* begin Records for the exercise *

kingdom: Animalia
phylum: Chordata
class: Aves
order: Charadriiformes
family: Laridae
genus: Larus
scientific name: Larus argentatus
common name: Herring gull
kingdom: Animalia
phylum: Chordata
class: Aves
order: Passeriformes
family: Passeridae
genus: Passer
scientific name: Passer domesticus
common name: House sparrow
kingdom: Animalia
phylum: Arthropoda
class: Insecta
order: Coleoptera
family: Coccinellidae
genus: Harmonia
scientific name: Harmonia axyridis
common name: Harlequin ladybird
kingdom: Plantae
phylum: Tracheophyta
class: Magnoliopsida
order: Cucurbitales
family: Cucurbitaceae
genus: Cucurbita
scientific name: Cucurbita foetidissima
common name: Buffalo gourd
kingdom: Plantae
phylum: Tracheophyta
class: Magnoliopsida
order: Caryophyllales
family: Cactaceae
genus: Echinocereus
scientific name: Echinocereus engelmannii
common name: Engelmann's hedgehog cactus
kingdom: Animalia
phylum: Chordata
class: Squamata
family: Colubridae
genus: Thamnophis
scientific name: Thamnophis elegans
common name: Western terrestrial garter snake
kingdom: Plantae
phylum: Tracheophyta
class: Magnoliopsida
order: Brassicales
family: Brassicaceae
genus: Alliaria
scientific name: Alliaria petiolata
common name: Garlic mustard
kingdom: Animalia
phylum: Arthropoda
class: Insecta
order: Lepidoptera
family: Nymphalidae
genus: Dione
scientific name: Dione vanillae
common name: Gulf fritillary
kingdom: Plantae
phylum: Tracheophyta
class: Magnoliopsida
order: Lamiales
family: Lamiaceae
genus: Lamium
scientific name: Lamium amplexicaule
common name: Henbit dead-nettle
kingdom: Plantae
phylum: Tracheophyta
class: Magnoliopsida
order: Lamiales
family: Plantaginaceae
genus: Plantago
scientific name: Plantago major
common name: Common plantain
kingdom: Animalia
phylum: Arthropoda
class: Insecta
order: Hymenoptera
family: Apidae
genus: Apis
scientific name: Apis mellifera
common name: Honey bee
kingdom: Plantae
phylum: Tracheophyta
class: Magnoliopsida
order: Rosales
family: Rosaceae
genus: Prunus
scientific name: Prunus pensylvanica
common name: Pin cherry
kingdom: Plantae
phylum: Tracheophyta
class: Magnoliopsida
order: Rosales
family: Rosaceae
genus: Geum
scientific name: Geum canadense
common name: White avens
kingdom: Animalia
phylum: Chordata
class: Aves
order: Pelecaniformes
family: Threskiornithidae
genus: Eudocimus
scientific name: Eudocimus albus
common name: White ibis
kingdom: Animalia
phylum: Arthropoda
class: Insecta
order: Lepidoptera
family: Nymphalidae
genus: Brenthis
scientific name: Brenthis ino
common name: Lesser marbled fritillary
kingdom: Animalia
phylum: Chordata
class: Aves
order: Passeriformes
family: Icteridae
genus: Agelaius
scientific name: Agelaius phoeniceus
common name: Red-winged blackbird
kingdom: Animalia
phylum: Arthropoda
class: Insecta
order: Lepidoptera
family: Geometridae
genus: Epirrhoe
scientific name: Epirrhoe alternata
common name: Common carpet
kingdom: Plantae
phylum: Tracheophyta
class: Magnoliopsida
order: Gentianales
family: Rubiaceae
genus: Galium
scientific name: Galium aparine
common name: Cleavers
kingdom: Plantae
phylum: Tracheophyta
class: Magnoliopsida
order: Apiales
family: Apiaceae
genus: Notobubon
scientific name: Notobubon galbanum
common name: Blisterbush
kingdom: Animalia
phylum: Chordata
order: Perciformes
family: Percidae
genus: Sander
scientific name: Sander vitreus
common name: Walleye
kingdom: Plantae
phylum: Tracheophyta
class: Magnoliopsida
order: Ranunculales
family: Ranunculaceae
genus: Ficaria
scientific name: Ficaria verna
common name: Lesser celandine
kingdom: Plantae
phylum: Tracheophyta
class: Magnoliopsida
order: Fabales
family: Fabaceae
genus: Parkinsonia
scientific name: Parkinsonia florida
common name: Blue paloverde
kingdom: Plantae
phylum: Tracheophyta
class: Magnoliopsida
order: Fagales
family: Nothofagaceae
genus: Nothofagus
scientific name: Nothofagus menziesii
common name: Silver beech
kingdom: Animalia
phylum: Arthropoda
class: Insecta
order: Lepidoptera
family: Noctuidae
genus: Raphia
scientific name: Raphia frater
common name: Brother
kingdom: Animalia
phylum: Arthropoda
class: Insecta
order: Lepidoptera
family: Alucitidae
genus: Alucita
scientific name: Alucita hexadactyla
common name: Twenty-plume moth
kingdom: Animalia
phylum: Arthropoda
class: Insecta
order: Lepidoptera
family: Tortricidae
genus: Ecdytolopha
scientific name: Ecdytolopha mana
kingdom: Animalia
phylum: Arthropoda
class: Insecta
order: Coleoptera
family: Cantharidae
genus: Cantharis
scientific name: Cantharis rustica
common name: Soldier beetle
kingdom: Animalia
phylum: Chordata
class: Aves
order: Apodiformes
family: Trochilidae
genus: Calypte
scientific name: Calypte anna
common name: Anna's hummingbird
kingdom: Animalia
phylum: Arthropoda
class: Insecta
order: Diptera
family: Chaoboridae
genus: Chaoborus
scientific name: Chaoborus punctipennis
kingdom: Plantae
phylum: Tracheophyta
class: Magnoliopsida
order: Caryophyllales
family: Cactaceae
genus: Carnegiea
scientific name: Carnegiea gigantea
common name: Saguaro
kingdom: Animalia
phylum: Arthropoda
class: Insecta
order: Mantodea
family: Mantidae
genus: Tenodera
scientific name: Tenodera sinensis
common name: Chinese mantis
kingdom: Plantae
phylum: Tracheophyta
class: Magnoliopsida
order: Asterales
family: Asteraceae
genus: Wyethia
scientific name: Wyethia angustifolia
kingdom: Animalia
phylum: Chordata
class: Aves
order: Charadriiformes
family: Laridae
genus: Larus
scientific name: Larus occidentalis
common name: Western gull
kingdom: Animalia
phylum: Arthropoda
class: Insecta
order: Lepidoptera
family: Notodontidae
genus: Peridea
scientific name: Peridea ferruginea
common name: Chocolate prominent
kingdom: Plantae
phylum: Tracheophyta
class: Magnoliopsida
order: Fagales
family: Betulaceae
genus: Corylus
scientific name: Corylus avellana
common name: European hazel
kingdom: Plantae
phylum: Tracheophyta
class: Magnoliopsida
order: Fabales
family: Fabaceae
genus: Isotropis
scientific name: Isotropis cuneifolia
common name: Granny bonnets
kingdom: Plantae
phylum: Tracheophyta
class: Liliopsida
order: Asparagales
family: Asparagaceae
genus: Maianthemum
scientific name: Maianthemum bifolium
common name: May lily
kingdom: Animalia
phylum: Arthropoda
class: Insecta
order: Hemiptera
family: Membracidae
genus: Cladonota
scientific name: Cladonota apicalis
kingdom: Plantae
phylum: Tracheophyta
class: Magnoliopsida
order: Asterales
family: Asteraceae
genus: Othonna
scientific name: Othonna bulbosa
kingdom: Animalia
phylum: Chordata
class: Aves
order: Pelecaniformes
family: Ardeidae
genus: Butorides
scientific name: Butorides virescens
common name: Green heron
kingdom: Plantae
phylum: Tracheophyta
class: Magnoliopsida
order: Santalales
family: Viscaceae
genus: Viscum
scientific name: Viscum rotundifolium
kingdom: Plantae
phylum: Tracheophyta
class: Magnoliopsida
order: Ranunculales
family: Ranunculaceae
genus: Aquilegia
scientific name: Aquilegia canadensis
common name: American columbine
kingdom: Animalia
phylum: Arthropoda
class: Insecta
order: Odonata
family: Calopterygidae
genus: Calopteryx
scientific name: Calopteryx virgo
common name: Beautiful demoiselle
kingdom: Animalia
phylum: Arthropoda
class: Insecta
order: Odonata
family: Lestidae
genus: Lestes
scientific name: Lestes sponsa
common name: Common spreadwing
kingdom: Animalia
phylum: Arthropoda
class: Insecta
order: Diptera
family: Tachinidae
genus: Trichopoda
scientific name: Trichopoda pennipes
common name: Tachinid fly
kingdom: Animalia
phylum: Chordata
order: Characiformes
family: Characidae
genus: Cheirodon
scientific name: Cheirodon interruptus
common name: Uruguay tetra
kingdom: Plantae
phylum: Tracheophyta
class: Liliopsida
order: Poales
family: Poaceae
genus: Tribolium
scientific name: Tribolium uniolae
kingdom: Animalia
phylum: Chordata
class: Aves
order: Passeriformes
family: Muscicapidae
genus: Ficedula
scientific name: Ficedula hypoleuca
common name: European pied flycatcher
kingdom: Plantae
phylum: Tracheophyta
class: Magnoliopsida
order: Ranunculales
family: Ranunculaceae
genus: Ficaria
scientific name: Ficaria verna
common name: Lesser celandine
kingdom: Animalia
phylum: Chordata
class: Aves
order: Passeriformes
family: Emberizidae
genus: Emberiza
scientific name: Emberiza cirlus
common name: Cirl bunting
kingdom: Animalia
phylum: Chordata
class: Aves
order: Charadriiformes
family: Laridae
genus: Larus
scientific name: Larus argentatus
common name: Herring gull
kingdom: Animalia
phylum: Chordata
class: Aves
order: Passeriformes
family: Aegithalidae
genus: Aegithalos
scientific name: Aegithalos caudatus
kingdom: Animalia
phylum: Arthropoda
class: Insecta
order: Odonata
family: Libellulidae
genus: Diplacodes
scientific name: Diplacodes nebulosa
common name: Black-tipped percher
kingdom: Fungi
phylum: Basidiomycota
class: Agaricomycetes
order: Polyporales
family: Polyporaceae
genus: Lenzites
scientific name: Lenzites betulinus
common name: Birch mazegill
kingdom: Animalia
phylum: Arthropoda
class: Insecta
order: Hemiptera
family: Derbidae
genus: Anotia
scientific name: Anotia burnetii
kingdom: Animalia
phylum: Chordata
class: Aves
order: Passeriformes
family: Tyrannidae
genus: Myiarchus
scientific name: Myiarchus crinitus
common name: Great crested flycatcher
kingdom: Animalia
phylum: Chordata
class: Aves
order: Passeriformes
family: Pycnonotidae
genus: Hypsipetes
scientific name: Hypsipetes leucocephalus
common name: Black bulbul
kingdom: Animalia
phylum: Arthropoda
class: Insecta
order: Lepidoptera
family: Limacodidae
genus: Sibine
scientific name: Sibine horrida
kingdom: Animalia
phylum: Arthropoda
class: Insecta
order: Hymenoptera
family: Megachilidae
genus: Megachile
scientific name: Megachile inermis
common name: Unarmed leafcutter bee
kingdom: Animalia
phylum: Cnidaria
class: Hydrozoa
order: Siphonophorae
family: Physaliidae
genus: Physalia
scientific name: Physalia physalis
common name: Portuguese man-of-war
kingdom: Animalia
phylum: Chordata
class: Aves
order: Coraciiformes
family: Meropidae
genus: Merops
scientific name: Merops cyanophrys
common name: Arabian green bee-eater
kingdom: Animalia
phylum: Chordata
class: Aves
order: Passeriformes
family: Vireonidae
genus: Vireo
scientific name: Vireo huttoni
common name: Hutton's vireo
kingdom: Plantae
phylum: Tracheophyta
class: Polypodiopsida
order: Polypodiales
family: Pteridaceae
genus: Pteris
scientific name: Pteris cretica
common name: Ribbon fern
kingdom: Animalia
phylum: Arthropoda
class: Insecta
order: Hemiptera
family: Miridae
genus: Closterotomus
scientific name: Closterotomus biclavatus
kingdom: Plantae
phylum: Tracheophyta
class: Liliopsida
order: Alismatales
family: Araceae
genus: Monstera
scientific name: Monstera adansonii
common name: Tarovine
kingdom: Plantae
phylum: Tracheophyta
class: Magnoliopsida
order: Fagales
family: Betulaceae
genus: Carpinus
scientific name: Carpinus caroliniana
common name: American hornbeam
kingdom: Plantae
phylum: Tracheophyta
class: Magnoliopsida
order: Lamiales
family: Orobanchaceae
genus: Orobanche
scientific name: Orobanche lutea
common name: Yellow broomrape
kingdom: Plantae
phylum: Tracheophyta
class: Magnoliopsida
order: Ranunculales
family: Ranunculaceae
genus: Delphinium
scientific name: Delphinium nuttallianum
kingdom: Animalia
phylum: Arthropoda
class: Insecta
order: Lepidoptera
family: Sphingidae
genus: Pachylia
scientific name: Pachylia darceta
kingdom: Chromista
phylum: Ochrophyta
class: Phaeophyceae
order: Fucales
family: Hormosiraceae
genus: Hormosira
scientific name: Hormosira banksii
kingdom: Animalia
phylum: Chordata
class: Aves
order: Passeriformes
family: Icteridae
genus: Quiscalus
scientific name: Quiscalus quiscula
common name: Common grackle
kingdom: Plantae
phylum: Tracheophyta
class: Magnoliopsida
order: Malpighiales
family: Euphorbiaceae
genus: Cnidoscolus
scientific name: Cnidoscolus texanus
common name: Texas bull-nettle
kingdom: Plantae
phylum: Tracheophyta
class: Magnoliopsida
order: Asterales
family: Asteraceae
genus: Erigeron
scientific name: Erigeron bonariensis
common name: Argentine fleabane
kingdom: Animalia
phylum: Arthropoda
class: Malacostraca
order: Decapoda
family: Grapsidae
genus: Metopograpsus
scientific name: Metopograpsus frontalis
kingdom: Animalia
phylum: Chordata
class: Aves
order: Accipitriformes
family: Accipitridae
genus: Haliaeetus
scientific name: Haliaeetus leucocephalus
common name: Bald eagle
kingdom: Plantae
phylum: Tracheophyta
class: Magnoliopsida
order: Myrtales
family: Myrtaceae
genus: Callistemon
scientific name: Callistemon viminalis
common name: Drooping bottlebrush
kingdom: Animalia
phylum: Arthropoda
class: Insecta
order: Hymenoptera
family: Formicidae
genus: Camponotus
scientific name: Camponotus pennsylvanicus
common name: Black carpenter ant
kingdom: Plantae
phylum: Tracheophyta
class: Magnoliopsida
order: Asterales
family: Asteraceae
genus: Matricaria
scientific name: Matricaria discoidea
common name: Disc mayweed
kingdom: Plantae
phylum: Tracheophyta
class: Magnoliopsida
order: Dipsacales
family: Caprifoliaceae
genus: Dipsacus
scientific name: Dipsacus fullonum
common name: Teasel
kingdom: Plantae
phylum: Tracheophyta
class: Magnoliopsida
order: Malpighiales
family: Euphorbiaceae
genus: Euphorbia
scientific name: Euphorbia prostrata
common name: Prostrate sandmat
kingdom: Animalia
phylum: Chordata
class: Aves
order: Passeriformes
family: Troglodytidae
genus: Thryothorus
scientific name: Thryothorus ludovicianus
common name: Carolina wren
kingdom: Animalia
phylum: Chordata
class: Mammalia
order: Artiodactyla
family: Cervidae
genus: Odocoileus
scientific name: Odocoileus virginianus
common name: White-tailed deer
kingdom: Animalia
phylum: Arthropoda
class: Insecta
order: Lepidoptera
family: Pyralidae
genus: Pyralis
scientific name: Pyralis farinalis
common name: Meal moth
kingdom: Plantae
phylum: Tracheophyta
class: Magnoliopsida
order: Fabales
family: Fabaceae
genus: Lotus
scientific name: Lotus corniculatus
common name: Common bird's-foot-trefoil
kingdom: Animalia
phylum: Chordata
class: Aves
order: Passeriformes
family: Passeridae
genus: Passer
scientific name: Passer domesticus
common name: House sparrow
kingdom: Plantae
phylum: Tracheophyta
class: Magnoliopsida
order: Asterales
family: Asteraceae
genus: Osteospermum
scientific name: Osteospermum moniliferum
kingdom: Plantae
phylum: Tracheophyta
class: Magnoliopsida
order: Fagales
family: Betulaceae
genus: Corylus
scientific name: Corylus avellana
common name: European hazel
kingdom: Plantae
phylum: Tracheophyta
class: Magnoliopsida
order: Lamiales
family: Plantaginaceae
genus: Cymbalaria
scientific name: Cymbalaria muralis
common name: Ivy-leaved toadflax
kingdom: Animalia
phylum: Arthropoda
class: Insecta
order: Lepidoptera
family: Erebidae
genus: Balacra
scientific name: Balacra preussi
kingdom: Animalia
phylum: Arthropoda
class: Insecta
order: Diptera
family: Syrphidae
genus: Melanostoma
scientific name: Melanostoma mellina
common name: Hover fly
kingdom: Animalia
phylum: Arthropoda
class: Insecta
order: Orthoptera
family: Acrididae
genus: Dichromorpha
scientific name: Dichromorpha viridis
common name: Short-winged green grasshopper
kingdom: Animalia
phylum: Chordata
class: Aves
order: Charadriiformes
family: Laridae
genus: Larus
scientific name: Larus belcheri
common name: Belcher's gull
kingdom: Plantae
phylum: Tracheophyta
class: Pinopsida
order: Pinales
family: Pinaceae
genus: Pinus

* end Records for the exercise *

§ Task requirements:
Express the records as a two-column CSV with the headers field and value, from the first record up to and including the line with "scientific name: Thamnophis elegans". Give one row per record, put each text in its own quoted field, and replace any line breaks with spaces.

§ Answer to this task:
field,value
"kingdom:","Animalia"
"phylum:","Chordata"
"class:","Aves"
"order:","Charadriiformes"
"family:","Laridae"
"genus:","Larus"
"scientific name:","Larus argentatus"
"common name:","Herring gull"
"kingdom:","Animalia"
"phylum:","Chordata"
"class:","Aves"
"order:","Passeriformes"
"family:","Passeridae"
"genus:","Passer"
"scientific name:","Passer domesticus"
"common name:","House sparrow"
"kingdom:","Animalia"
"phylum:","Arthropoda"
"class:","Insecta"
"order:","Coleoptera"
"family:","Coccinellidae"
"genus:","Harmonia"
"scientific name:","Harmonia axyridis"
"common name:","Harlequin ladybird"
"kingdom:","Plantae"
"phylum:","Tracheophyta"
"class:","Magnoliopsida"
"order:","Cucurbitales"
"family:","Cucurbitaceae"
"genus:","Cucurbita"
"scientific name:","Cucurbita foetidissima"
"common name:","Buffalo gourd"
"kingdom:","Plantae"
"phylum:","Tracheophyta"
"class:","Magnoliopsida"
"order:","Caryophyllales"
"family:","Cactaceae"
"genus:","Echinocereus"
"scientific name:","Echinocereus engelmannii"
"common name:","Engelmann's hedgehog cactus"
"kingdom:","Animalia"
"phylum:","Chordata"
"class:","Squamata"
"family:","Colubridae"
"genus:","Thamnophis"
"scientific name:","Thamnophis elegans"